Trying to identify different citizen science datasets in GBIF and use their occurrences. Besides having a list of datasets from Chandler et al. 2016 and then trying to select those, I do not know a consistent way of downloading citizen science occurrences from GBIF.
I have seen in some posts the use of HUMAN OBSERVATIONS, but those do not necessarily mean it is a citizen science program, right?
@pserra, GBIF harvests datasets that are built with Darwin Core categories, and there is no DwC category for type-of-publisher, like “citizen-science project”. However, processed GBIF datasets also have a non-DwC field called “publisher”. In the 21st-century Amphibia dataset I wrote about, this field has 166 entries with publisher names like “iNaturalist.org” (635159 records), “Observation.org” (199000) and “Froglife” (2769). You can select citizen-science projects from these names with either a look-up table of projects or a bit of googling. How you do the selecting will depend on your data-managing software. Email me if you’d like command-line suggestions.

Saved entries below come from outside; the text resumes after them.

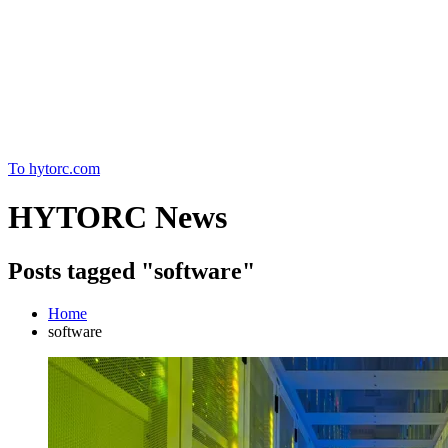
Home
To hytorc.com
HYTORC News
Posts tagged "software"
Home
software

Unfortunately, that’s not a tight solution because some publishers of citizen-science records are institutions (museums etc) that run nature observation programs, so you would need to check all the “publisher” entries from a HUMAN_OBSERVATION set of occurrence records if you wanted to be thorough!

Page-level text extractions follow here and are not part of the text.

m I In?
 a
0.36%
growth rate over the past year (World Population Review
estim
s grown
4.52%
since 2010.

I however do not know if I am doing anything wrong here because when I download the dataset I get >85k datasets. When I look some datasets I see some forest inventory datasets in there – which are not citizen science projects. Also, when I try to select for some species, like a tree where we clearly have some records that are not citizen science, it does not seem to subset the dataset.
I just want to make sure I am not doing something wrong here. I understand this is based on machine tagging.